DER TEXTAUSZUG:
Länderspezifische Entsendungsvorbereitungen müssen auf jeden Fall ergänzt werden mit kultureller Sensibilisierung, damit die zukünftigen Auslandsmanager und ihre Familien ein Gefühl für die eigenen kulturellen Prägungen erlangen. Themen sind hier z.B. die kulturelle Determiniertheit der Wahrnehmung, die Funktion von Vorurteilen und Stereotypen, oder die unterschiedlichen Ebenen von Kultur.

Unternehmen haben auf diese Erkenntnis mit der Durchführung von ‚Interkulturellen Trainings’ vor der Entsendung reagiert. Heute gehören sie für große Unternehmen mehr oder minder zum Standard-Programm – zumindest für die Entsendeten selbst, zum großen Teil aber auch für die mitreisenden Familienangehörigen. Mittelständler allerdings, insbesondere jene, die in den Anfangsphasen der Internationalisierung stehen, greifen noch sehr viel seltener zu dieser Maßnahme.

(Einträge aus einer Datenquelle)
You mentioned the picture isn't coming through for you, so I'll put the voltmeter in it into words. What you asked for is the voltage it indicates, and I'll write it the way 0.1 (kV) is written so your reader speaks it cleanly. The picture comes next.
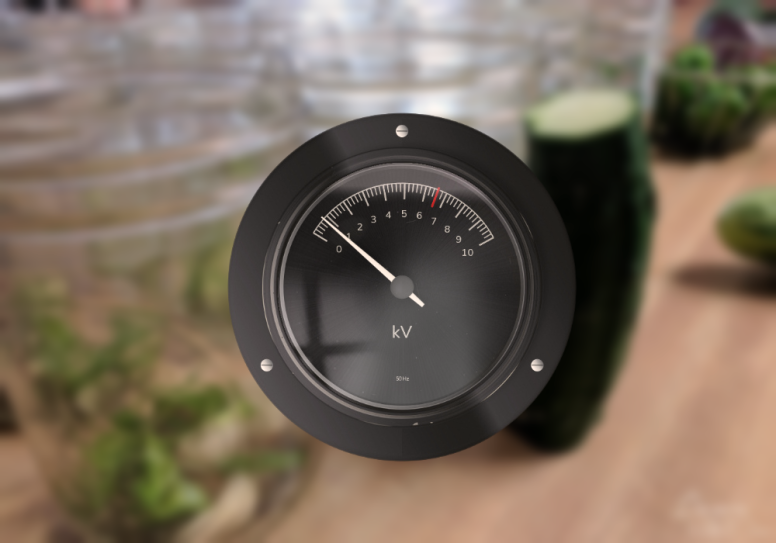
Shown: 0.8 (kV)
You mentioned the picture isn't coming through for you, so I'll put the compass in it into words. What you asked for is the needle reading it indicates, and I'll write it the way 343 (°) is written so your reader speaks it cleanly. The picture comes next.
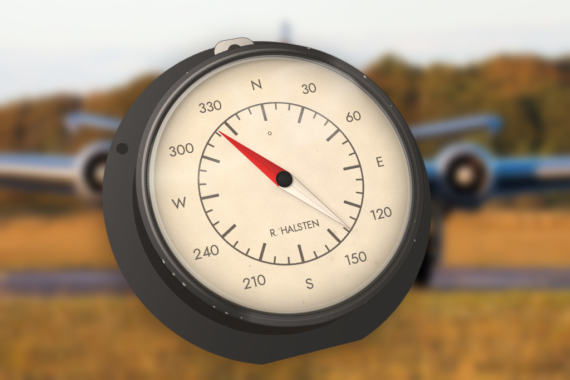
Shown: 320 (°)
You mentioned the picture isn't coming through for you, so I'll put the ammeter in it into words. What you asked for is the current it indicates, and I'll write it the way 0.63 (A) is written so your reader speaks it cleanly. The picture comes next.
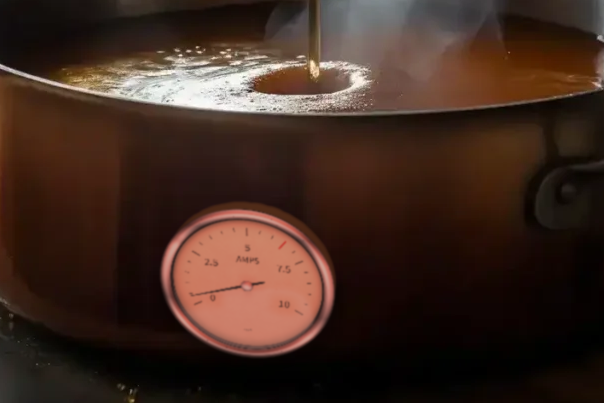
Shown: 0.5 (A)
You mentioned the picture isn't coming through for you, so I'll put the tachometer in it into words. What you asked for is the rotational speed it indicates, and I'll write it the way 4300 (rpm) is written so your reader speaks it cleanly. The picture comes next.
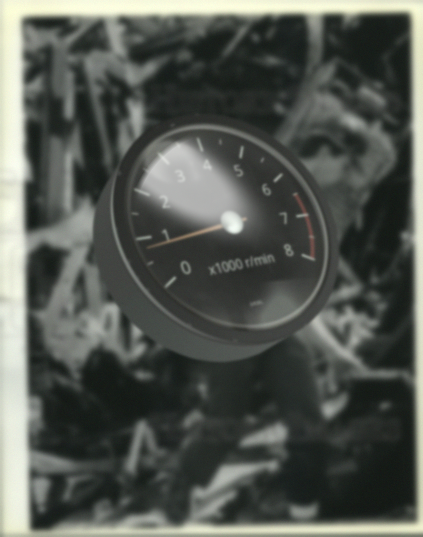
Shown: 750 (rpm)
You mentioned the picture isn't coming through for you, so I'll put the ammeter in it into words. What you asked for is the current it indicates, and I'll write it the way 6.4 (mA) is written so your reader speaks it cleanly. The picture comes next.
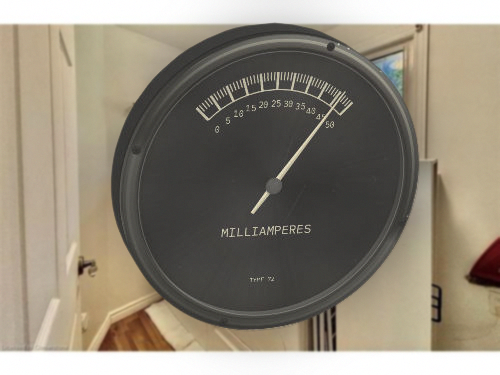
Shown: 45 (mA)
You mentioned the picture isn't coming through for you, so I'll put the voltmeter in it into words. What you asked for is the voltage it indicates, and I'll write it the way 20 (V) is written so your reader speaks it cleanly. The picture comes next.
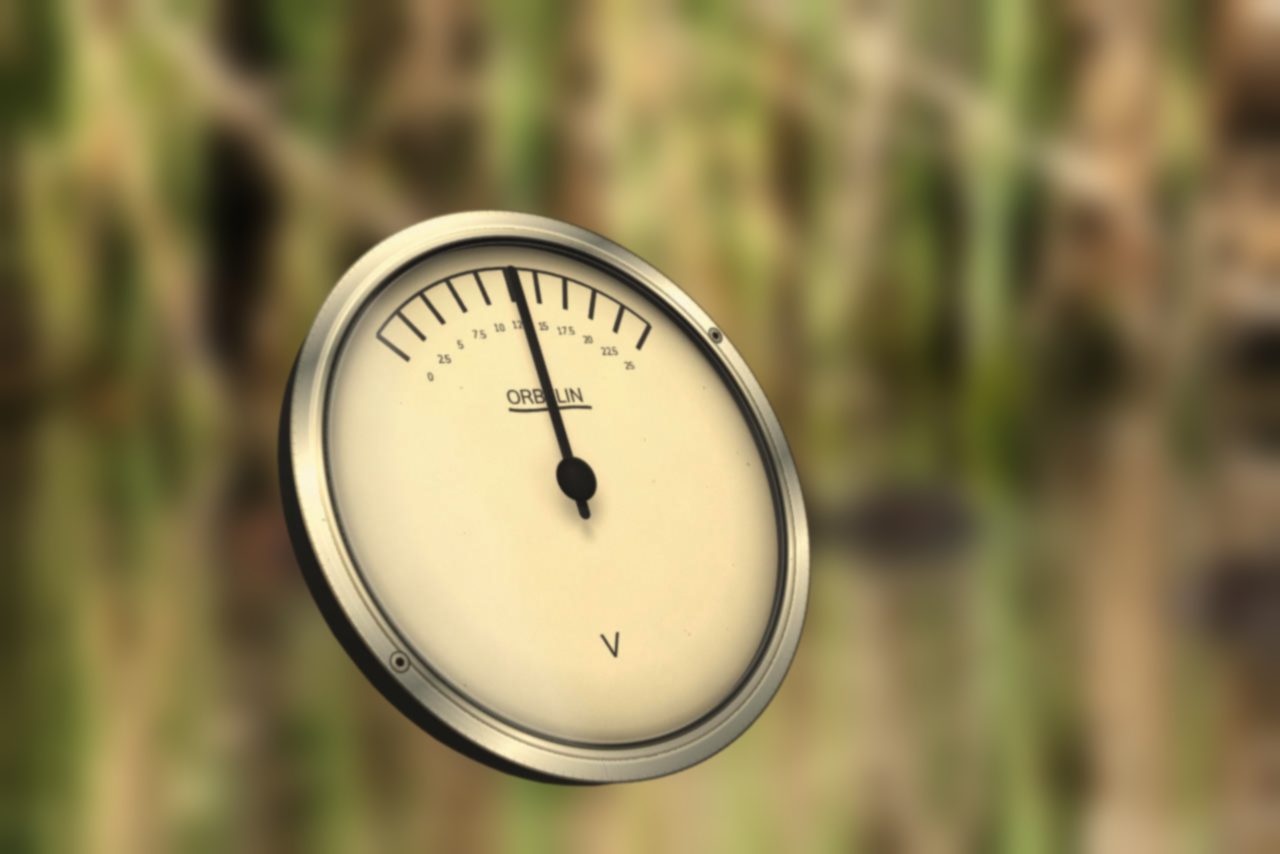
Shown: 12.5 (V)
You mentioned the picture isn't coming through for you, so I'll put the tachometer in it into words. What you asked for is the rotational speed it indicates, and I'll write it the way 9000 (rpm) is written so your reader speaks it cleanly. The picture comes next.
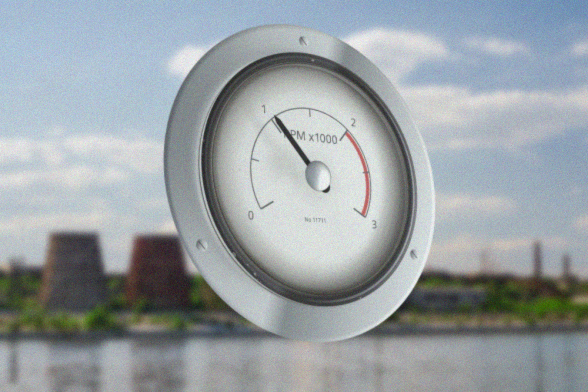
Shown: 1000 (rpm)
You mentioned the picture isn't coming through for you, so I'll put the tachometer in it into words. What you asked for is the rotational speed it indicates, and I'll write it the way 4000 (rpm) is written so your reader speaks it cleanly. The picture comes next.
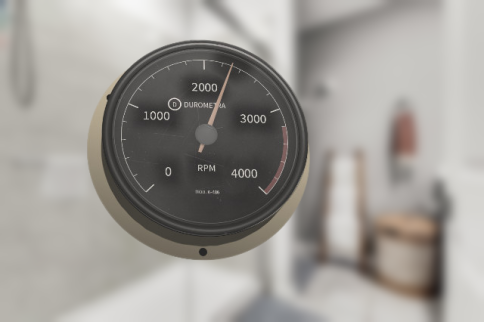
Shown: 2300 (rpm)
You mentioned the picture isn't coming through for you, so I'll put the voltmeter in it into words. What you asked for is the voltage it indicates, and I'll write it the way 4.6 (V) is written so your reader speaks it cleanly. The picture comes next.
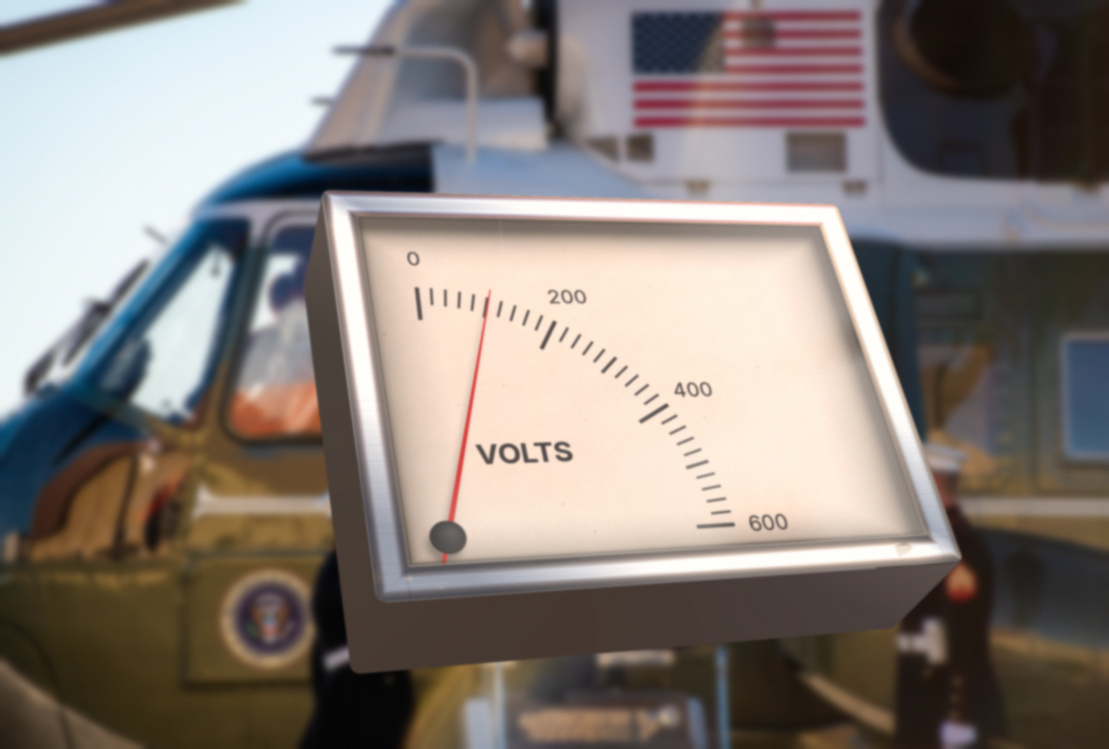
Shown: 100 (V)
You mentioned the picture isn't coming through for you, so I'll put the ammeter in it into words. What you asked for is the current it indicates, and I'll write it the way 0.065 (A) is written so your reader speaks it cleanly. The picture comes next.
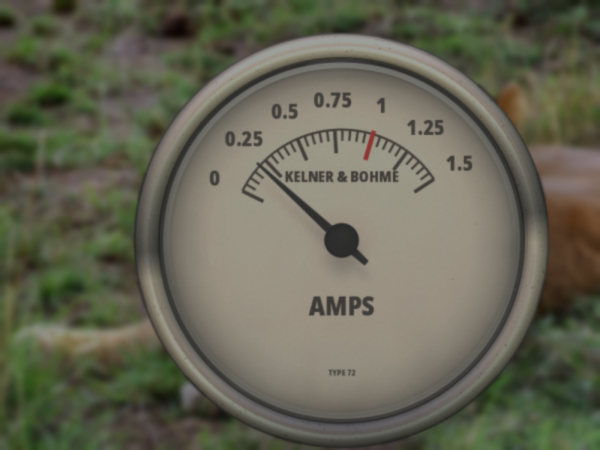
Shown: 0.2 (A)
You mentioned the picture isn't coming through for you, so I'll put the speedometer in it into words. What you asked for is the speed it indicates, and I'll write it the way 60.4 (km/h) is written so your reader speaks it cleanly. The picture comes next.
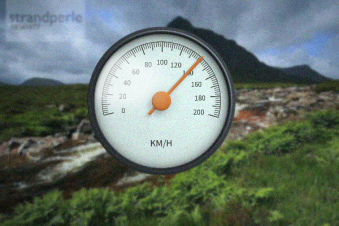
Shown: 140 (km/h)
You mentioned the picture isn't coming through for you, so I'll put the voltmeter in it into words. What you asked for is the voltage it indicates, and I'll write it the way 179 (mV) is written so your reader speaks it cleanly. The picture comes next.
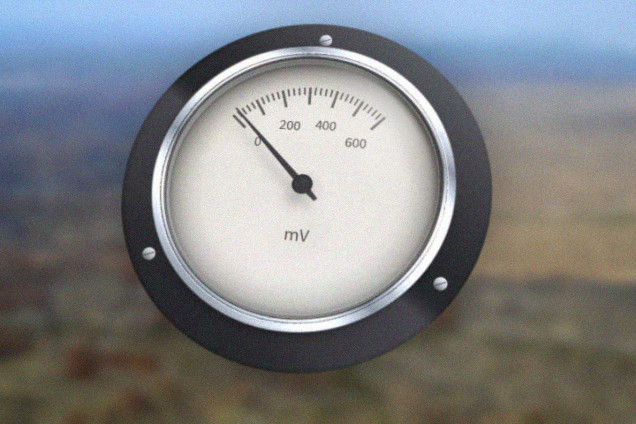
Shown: 20 (mV)
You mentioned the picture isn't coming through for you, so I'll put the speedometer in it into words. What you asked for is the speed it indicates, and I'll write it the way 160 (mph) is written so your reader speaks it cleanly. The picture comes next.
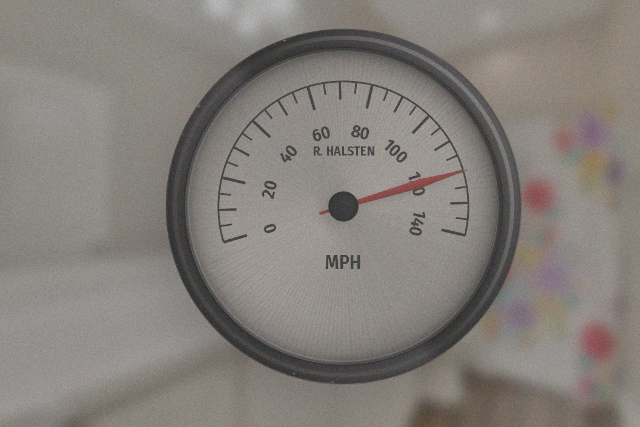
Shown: 120 (mph)
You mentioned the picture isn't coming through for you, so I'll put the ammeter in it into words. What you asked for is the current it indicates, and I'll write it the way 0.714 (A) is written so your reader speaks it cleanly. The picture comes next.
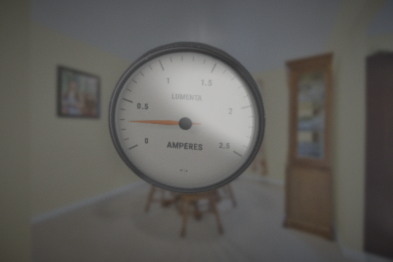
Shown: 0.3 (A)
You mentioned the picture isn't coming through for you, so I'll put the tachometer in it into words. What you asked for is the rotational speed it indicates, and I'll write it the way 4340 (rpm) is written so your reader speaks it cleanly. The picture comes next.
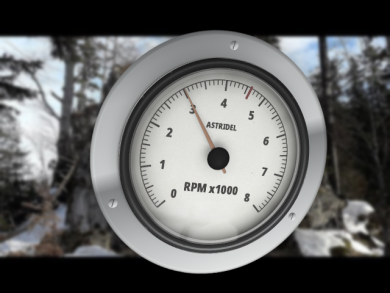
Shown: 3000 (rpm)
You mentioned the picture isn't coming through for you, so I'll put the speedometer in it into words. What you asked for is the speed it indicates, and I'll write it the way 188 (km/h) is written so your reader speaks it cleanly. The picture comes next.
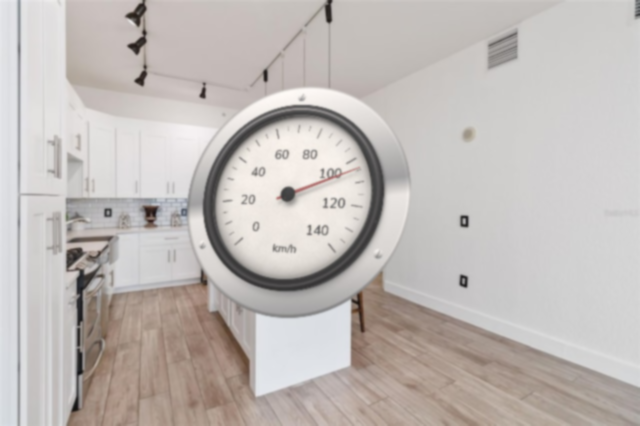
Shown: 105 (km/h)
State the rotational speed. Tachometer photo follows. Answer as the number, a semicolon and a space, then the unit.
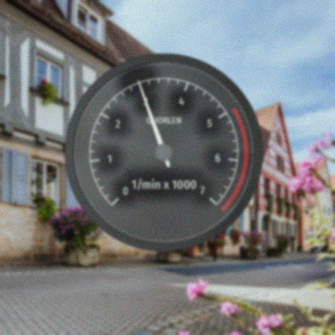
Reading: 3000; rpm
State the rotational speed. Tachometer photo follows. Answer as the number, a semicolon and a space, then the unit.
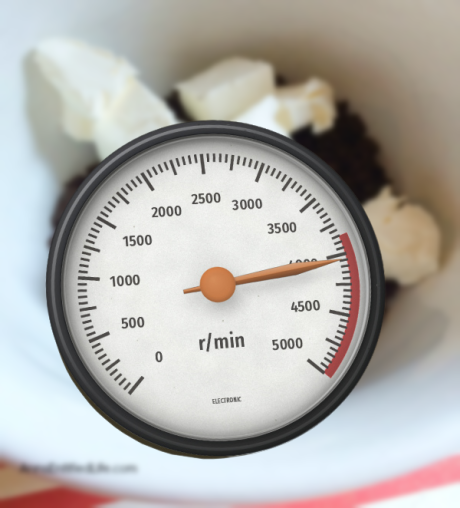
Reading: 4050; rpm
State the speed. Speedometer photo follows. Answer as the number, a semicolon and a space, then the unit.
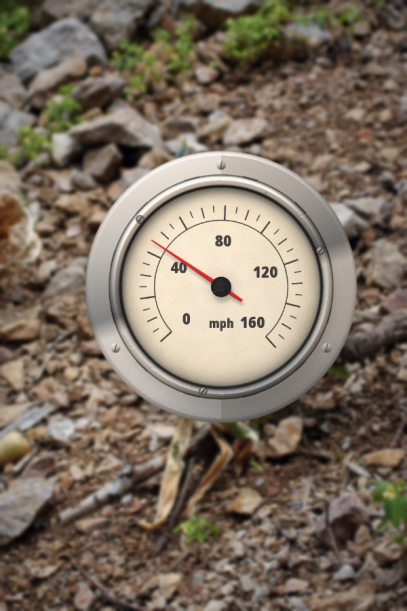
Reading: 45; mph
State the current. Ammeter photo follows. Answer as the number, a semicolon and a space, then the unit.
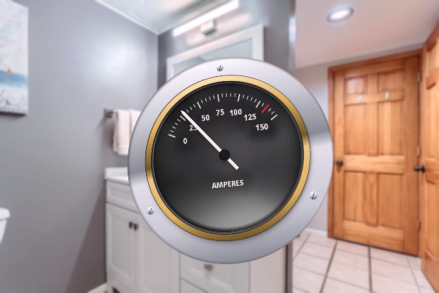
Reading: 30; A
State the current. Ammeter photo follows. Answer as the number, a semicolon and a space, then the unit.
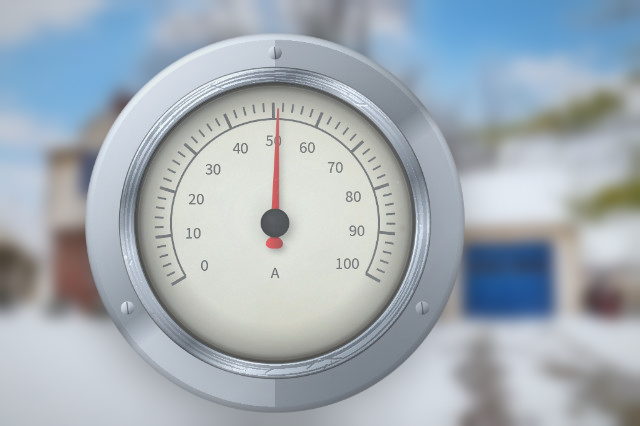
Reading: 51; A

ZU BEANTWORTENDE FRAGEN:
[1] Benenne in den Einträgen von der Zeile mit „the way 0.63“ bis einschließlich der Zeile mit „Shown: 0.5 (A)“ „ammeter“ in „current meter“ um, und gib diese Zeilen sonst unverändert wieder. Die Bilder lässt du in der Antwort weg.
[2] Setze den Text über interkulturelle Vorbereitung auf Auslandsentsendungen dort fort, wo er aufhört.

ANTWORTEN NACH NUMMER:
[1]
You mentioned the picture isn't coming through for you, so I'll put the current meter in it into words. What you asked for is the current it indicates, and I'll write it the way 0.63 (A) is written so your reader speaks it cleanly. The picture comes next.
Shown: 0.5 (A)

[2]
 

Vorbereitungstrainings können den Betroffenen eine kognitive Annäherung an die Herausforderungen, die auf sie zukommen, ermöglichen. Dazu wird länderspezifisches Wissen über das Gastland vermittelt und über kulturelle Unterschiede (zu Deutschland) auf den verschiedenen Ebenen des gesellschaftlichen und sozialen Miteinanders (Kulturdimensionen/ Kulturstandards) informiert. Länderspezifische Trainings sollen z.B. Informationen über die kulturellen Werte des Gastlandes vermitteln, Praxis-Tipps geben zum Umgang mit Geschäftspartnern, mit Mitarbeitern oder mit Kollegen, über Feiertage oder religiöse Festlichkeiten informieren, oder typische Wertekonflikte thematisieren.

 

Sie sind eine wichtige „Einstimmung“ und erfüllen vor allen Dingen ein wichtiges Bedürfnis vor dem Schritt in ein neues Land: sich damit zu beschäftigen und möglichst viele Informationen darüber zu erhalten, wie das neue Land „tickt“ und wie ein Leben darin aussehen könnte. Das gibt den Ausreisenden ein Gefühl Sicherheit oder zumindest verminderter Unsicherheit. So helfen Vorbereitungstrainings den Betroffenen, sich in den richtigen inneren „Modus“ zu versetzen.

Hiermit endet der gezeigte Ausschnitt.